-- Aufgabe 1 --
Prüfen Sie, ob die folgenden Aussagen mit dem Text über die Bibliothek des Deutschen Museums übereinstimmen, und belegen Sie jede Antwort (Ja oder Nein) mit den entscheidenden Worten des Textes als wörtlichem Zitat. (a) Helmut Hilz leitet die Bibliothek seit 1998. (b) Karl von Brug übertrug seine Sammlung erst nach 1920 der Museumsbibliothek. (c) Die Sammlung von Helmut Fischer hat ihren Schwerpunkt im sechzehnten Jahrhundert.
-- Aufgabe 2 --
Schreiben Sie die Fortsetzung des Textes über die Bibliothek des Deutschen Museums, beginnend nach dessen letztem Satz.

-- Textabschnitt --
/---
Helmut Hilz, seit 1998 Leiter der Bibliothek des Deutschen Museums, sieht der Zukunft optimistisch entgegen: Es gebe keinen erkennbaren Grund zu vermuten, dass es mit der Existenz von Bibliotheken bald vorbei sei.

Noch heute speist sich die Sammlung aus Ankäufen, Schenkungen und Tausch mit anderen Bibliotheken. Dabei stellen zahlreiche deutschsprachige Verlage der Bibliothek ihre Publikationen kostenlos zur Verfügung, aber auch Unternehmen und öffentliche Einrichtungen tragen mit Schenkungen zur kontinuierlichen Vergrößerung des Bestandes bei. Eine besondere Rolle spielen aber Schenkungen von Privatpersonen. Die Faszination privater Sammlungen, die von oft außergewöhnlichen Lebensgeschichten zeugen, ist Hilz anzumerken, wenn er von einigen besonders eindrucksvollen Übereignungen berichtet. Beispielsweise von der einzigartigen Luftfahrtsammlung des bayerischen Oberst Karl von Brug, der vor dem Hintergrund seiner eigenen privaten und dienstlichen Beschäftigung mit der Luftschifffahrt seltene frühe Bücher und Druckgrafiken zu dem Thema sammelte und diese schon 1905 der Museumsbibliothek übertrug – mit dessen Gründer Oskar von Miller er zusammen an der Technischen Hochschule das Ingenieursstudium bestritten hatte. Oder von einer der eindrucksvollsten Übertragungen jüngerer Zeit durch den Stuttgarter Unternehmer Helmut Fischer, dessen Sammlung wissenschaftshistorisch bedeutsamer Werke bis ins sechzehnte Jahrhundert zurückreicht und ihren Schwerpunkt in der wissenschaftlichen Literatur des neunzehnten Jahrhunderts besitzt. Fischer, der selbst hochsensible Messgeräte entwickelt, habe die historischen Werke immer auch als besondere Motivation für seine Arbeit verstanden, berichtet Hilz.
\---
-- Aufgelistete Einträge --
/---
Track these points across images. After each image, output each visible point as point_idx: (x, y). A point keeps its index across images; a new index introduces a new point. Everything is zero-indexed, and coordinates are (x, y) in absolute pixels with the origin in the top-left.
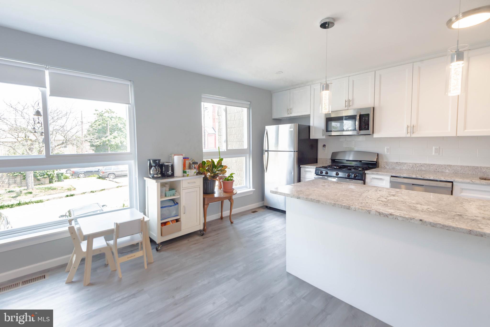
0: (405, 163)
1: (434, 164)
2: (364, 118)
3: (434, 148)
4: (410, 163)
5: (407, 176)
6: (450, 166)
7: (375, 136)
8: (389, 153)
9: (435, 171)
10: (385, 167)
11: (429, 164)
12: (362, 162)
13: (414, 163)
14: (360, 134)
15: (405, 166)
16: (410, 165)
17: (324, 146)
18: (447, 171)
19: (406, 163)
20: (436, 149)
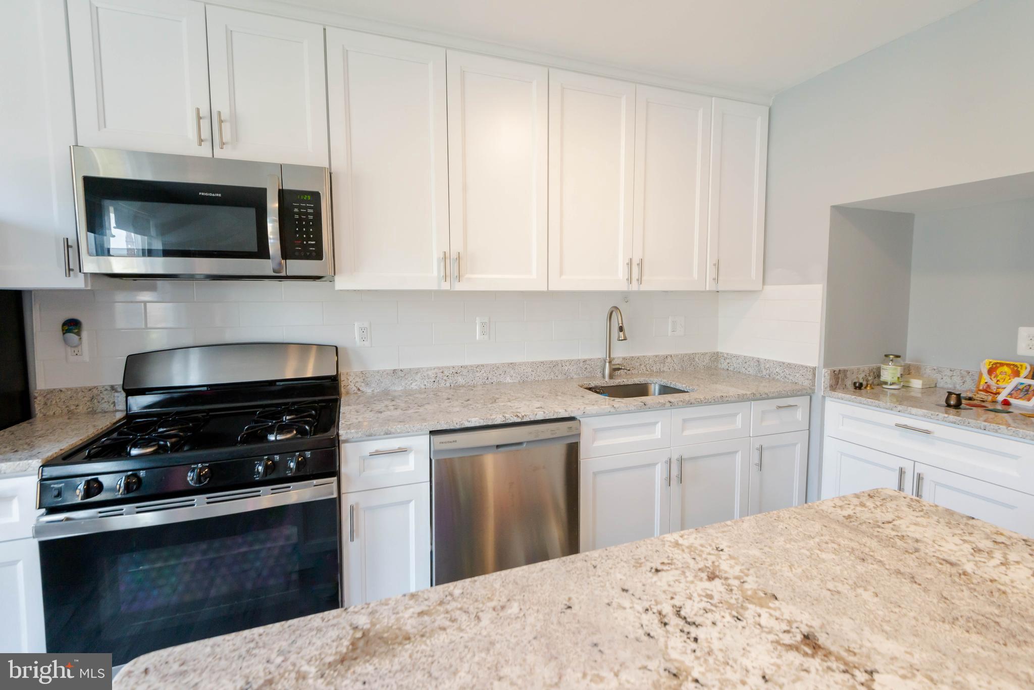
0: (417, 371)
1: (483, 366)
2: (296, 207)
3: (478, 321)
4: (428, 369)
5: (482, 423)
6: (512, 365)
7: (342, 283)
8: (367, 343)
9: (484, 384)
10: (359, 389)
11: (471, 366)
12: (278, 383)
13: (439, 368)
14: (283, 274)
15: (416, 379)
16: (430, 373)
17: (72, 326)
18: (508, 380)
19: (419, 369)
20: (483, 325)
\---
-- Lösung 1 --
(a) Ja: „seit 1998 Leiter der Bibliothek des Deutschen Museums“
(b) Nein: „diese schon 1905 der Museumsbibliothek übertrug“
(c) Nein: „ihren Schwerpunkt in der wissenschaftlichen Literatur des neunzehnten Jahrhunderts besitzt“

-- Lösung 2 --
Isaac Newtons „Opticks“, erstmalig 1704 veröffentlicht, ist in der englischen Version weit weniger verbreitet als die später erschienenen lateinischen und französischen Übersetzungen.

Um die Erhaltung der Sammlung für die Zukunft sicherzustellen, suchte Fischer 2008 das Gespräch mit dem Deutschen Museum. Das Treffen und die damalige Schilderung seiner Sammlung, in der sich beispielsweise zwei frühe Ausgaben von Newtons „Principia mathematica“ neben seltenen Veröffentlichungen von Max Planck, Niels Bohr oder Albert Einstein befinden, hat Hilz noch immer als besonders eindrucksvolle Erfahrung in Erinnerung. Fischer ist seitdem auch über die Schenkung hinaus zu einem stetigen Förderer des Deutschen Museums geworden.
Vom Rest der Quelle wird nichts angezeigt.